Proof Suppose for the sake of a contradiction that for each $n$, $F_n$ has empty interior. In particular, that would imply there exists an element $x_1\in F_1^c$ (otherwise $X$ would be empty). So, we may obtain a closed neighborhood $G_1$ of $x_1$ such that $G_1\cap F_1=\varnothing$, where we can specify that $diamG_1<\frac{1}{2}$ (this exists because a singleton is such an example). Consider $F_1\cup F_2$. Since they have empty interior, we may find $x_2\in X\backslash (F_1\cup F_2)$, with a closed neighborhood $G$ of $x_2$ satisfying $diamG<\frac{1}{2^2}$, such that $G\cap (F_1\cup F_2)=\varnothing$. Set $G_2=G\cap G_1$. This set in particular, is a closed set containing $x_2$......

My question is, why is $G\cap G_1$ a closed neighborhood of $x_2$?

Answer 1

If you already know Baire, suppose that all $F_n$ have empty interior.

Define $D_n = X\setminus F_n$. Then $D_n$ is open (as $F_n$ is closed) and dense (as $\overline{X\setminus F_n}= X\setminus \operatorname{int}(F_n)=X$)
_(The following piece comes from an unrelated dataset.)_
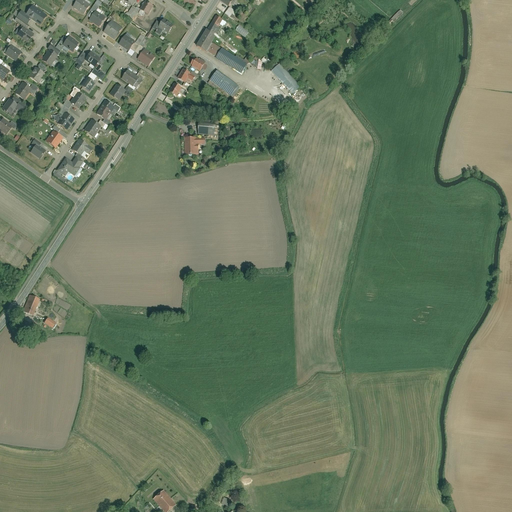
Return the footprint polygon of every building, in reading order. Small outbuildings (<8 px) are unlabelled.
[(62,0),(65,2),(66,0),(75,0),(74,2),(76,4),(74,7),(84,14),(90,6),(82,0),(62,0)] [(137,0),(128,0),(127,3),(132,6),(124,16),(133,23),(141,12),(134,6),(137,0)] [(236,0),(220,0),(219,2),(231,10),(236,0)] [(277,0),(264,0),(262,3),(269,9),(277,0)] [(154,6),(149,3),(144,12),(150,15),(154,6)] [(101,27),(107,18),(97,12),(100,7),(95,4),(90,14),(93,15),(90,21),(91,21),(101,27)] [(16,35),(27,43),(33,35),(26,29),(29,26),(27,25),(30,20),(38,26),(46,15),(32,5),(25,14),(21,11),(13,21),(22,27),(16,35)] [(204,8),(199,6),(194,16),(198,18),(204,8)] [(218,8),(196,45),(242,72),(249,59),(257,63),(255,66),(259,68),(263,62),(247,52),(241,60),(210,41),(213,37),(234,49),(236,46),(219,37),(224,30),(221,28),(225,20),(241,30),(244,26),(230,18),(233,12),(225,7),(223,11),(218,8)] [(394,19),(397,22),(405,13),(402,10),(394,19)] [(166,21),(160,28),(169,34),(174,27),(166,21)] [(123,29),(114,22),(105,34),(114,41),(123,29)] [(74,41),(75,40),(69,36),(63,45),(73,52),(78,44),(74,41)] [(155,59),(137,45),(138,44),(128,36),(120,46),(129,53),(131,51),(140,57),(138,59),(149,68),(155,59)] [(142,36),(138,43),(146,47),(150,40),(142,36)] [(21,53),(12,46),(5,57),(14,63),(21,53)] [(49,51),(42,61),(50,67),(57,56),(49,51)] [(103,58),(94,52),(90,60),(98,66),(103,58)] [(198,60),(191,68),(201,75),(207,67),(198,60)] [(9,73),(0,65),(0,81),(2,82),(9,73)] [(297,91),(276,66),(268,73),(289,98),(297,91)] [(35,86),(44,73),(37,68),(28,81),(35,86)] [(237,85),(214,71),(209,79),(229,92),(231,89),(234,91),(237,85)] [(184,72),(179,79),(186,83),(190,76),(184,72)] [(100,79),(90,73),(80,89),(90,95),(100,79)] [(127,73),(123,80),(135,87),(140,80),(127,73)] [(31,89),(23,83),(15,94),(23,100),(31,89)] [(119,86),(113,96),(120,101),(124,96),(129,99),(133,92),(127,88),(125,90),(119,86)] [(175,86),(171,94),(176,97),(181,89),(175,86)] [(88,98),(78,92),(70,104),(80,111),(88,98)] [(10,96),(1,109),(9,115),(13,109),(20,113),(25,105),(10,96)] [(96,116),(105,122),(115,108),(106,102),(96,116)] [(59,126),(66,131),(77,116),(63,106),(58,113),(64,118),(59,126)] [(14,127),(3,120),(0,124),(0,130),(8,136),(14,127)] [(86,134),(94,139),(101,127),(94,122),(86,134)] [(217,125),(201,125),(201,134),(217,134),(217,125)] [(43,143),(51,149),(60,138),(52,132),(43,143)] [(205,138),(186,138),(186,155),(200,155),(200,144),(205,144),(205,138)] [(85,141),(75,154),(82,159),(86,154),(90,157),(94,152),(89,148),(91,146),(85,141)] [(42,161),(47,154),(38,147),(33,154),(42,161)] [(63,159),(56,170),(63,175),(66,171),(72,175),(81,162),(72,156),(68,163),(63,159)] [(34,318),(35,317),(42,301),(31,296),(24,313),(34,318)] [(55,329),(59,324),(51,317),(46,323),(55,329)] [(154,500),(165,511),(168,511),(176,506),(164,492),(154,500)]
Then Baire's theorem says that $$\bigcap_n D_n = \bigcap (X\setminus F_n) = X\setminus (\bigcup_n F_n) = X\setminus X=\emptyset$$

would be dense in $X$, a contradiction. So the assumption that all $F_n$ have empty interior is incorrect. QED.

Answer 2

You can fix the argument like this: Since $F_1\cup F_2$ is closed, $V=X-(F_1\cup F_2)$ is open, remark that $V$ is dense and open since the interior of $F_1\cap F_2$ is empty. Let $G^0$ be the interior of $G$, $G^0\cap V$ is not empty and open since $G^0$ is open and $V$ is open and dense. Let $x_2\in G^0\cap V$ there exists $B(x_2,r)\subset G^0\cap V,\bar B(x_2,r/2)\subset B(x_2,r)\subset G_0\cap V$. Where $\bar B(x_2,r/2)$ is the closed ball of radius $r/2$. we can take $r<{1\over 2^2}$ and $G_1=\bar B(x_2,r)\subset G\subset V$.